== Data for review

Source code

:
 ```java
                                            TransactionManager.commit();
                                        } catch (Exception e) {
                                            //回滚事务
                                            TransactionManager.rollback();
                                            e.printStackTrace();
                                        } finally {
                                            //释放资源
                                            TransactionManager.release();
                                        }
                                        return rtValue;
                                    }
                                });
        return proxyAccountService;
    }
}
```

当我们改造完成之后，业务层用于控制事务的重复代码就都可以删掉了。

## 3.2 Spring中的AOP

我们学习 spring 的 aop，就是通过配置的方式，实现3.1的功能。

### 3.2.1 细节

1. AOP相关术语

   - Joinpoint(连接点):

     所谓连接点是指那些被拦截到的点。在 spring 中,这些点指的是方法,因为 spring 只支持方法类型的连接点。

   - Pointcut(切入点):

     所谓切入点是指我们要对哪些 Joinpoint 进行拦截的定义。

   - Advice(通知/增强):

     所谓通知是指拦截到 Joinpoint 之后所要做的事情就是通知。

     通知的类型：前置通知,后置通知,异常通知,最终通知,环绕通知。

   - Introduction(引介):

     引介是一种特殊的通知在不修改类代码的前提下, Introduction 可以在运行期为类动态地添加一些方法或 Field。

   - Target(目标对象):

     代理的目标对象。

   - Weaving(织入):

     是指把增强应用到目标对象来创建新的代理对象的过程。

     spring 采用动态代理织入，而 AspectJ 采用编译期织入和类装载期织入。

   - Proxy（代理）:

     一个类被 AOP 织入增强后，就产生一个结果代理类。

====

▶ What is expected: Go line by line through the data and copy any that contain "Joinpoint".

▶ Solution:
   - Joinpoint(连接点):
     所谓切入点是指我们要对哪些 Joinpoint 进行拦截的定义。
     所谓通知是指拦截到 Joinpoint 之后所要做的事情就是通知。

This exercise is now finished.